* **Exercise**:
Without omitting anything, retype the data that follows.

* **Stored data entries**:
..........
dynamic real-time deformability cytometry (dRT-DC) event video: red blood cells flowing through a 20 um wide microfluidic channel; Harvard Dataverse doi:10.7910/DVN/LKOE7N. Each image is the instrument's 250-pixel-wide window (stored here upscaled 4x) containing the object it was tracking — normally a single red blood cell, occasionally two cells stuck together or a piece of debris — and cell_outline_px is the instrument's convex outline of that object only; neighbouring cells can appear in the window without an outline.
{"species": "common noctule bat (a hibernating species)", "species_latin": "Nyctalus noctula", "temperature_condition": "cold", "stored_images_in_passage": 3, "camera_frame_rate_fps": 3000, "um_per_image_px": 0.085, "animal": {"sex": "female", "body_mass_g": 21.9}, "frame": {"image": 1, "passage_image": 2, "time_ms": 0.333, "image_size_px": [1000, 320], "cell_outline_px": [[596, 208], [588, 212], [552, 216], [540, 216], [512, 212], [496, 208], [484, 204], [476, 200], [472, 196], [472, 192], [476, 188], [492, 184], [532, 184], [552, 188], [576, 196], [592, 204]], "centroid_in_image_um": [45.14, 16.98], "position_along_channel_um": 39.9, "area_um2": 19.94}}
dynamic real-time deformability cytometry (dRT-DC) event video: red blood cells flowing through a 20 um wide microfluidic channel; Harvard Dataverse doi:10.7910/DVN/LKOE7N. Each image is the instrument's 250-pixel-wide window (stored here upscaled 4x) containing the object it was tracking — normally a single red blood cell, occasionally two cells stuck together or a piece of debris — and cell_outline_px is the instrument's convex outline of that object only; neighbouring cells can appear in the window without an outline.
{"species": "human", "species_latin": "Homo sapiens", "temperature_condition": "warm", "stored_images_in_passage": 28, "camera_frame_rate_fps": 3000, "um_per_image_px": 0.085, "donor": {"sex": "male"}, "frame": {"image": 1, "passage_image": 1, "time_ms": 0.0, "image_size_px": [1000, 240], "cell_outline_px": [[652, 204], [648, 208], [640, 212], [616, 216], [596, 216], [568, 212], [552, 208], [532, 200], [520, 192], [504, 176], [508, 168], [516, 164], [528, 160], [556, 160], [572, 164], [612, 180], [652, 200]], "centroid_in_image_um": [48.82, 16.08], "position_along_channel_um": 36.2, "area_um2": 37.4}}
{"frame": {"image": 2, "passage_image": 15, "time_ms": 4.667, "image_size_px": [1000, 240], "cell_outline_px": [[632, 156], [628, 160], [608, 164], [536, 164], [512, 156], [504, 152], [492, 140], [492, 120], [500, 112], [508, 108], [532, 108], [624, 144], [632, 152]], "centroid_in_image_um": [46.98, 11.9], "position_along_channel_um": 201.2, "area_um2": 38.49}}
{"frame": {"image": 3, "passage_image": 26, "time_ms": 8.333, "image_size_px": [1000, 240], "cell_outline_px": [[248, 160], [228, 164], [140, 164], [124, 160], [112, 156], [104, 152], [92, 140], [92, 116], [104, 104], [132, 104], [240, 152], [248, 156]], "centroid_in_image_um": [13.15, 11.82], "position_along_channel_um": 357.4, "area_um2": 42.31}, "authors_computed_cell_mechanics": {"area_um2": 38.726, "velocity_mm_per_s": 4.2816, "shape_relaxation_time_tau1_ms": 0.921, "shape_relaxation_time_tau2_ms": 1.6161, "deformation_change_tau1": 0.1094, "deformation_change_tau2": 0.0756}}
..........
* **The response**:
dynamic real-time deformability cytometry (dRT-DC) event video: red blood cells flowing through a 20 um wide microfluidic channel; Harvard Dataverse doi:10.7910/DVN/LKOE7N. Each image is the instrument's 250-pixel-wide window (stored here upscaled 4x) containing the object it was tracking — normally a single red blood cell, occasionally two cells stuck together or a piece of debris — and cell_outline_px is the instrument's convex outline of that object only; neighbouring cells can appear in the window without an outline.
{"species": "common noctule bat (a hibernating species)", "species_latin": "Nyctalus noctula", "temperature_condition": "cold", "stored_images_in_passage": 3, "camera_frame_rate_fps": 3000, "um_per_image_px": 0.085, "animal": {"sex": "female", "body_mass_g": 21.9}, "frame": {"image": 1, "passage_image": 2, "time_ms": 0.333, "image_size_px": [1000, 320], "cell_outline_px": [[596, 208], [588, 212], [552, 216], [540, 216], [512, 212], [496, 208], [484, 204], [476, 200], [472, 196], [472, 192], [476, 188], [492, 184], [532, 184], [552, 188], [576, 196], [592, 204]], "centroid_in_image_um": [45.14, 16.98], "position_along_channel_um": 39.9, "area_um2": 19.94}}
dynamic real-time deformability cytometry (dRT-DC) event video: red blood cells flowing through a 20 um wide microfluidic channel; Harvard Dataverse doi:10.7910/DVN/LKOE7N. Each image is the instrument's 250-pixel-wide window (stored here upscaled 4x) containing the object it was tracking — normally a single red blood cell, occasionally two cells stuck together or a piece of debris — and cell_outline_px is the instrument's convex outline of that object only; neighbouring cells can appear in the window without an outline.
{"species": "human", "species_latin": "Homo sapiens", "temperature_condition": "warm", "stored_images_in_passage": 28, "camera_frame_rate_fps": 3000, "um_per_image_px": 0.085, "donor": {"sex": "male"}, "frame": {"image": 1, "passage_image": 1, "time_ms": 0.0, "image_size_px": [1000, 240], "cell_outline_px": [[652, 204], [648, 208], [640, 212], [616, 216], [596, 216], [568, 212], [552, 208], [532, 200], [520, 192], [504, 176], [508, 168], [516, 164], [528, 160], [556, 160], [572, 164], [612, 180], [652, 200]], "centroid_in_image_um": [48.82, 16.08], "position_along_channel_um": 36.2, "area_um2": 37.4}}
{"frame": {"image": 2, "passage_image": 15, "time_ms": 4.667, "image_size_px": [1000, 240], "cell_outline_px": [[632, 156], [628, 160], [608, 164], [536, 164], [512, 156], [504, 152], [492, 140], [492, 120], [500, 112], [508, 108], [532, 108], [624, 144], [632, 152]], "centroid_in_image_um": [46.98, 11.9], "position_along_channel_um": 201.2, "area_um2": 38.49}}
{"frame": {"image": 3, "passage_image": 26, "time_ms": 8.333, "image_size_px": [1000, 240], "cell_outline_px": [[248, 160], [228, 164], [140, 164], [124, 160], [112, 156], [104, 152], [92, 140], [92, 116], [104, 104], [132, 104], [240, 152], [248, 156]], "centroid_in_image_um": [13.15, 11.82], "position_along_channel_um": 357.4, "area_um2": 42.31}, "authors_computed_cell_mechanics": {"area_um2": 38.726, "velocity_mm_per_s": 4.2816, "shape_relaxation_time_tau1_ms": 0.921, "shape_relaxation_time_tau2_ms": 1.6161, "deformation_change_tau1": 0.1094, "deformation_change_tau2": 0.0756}}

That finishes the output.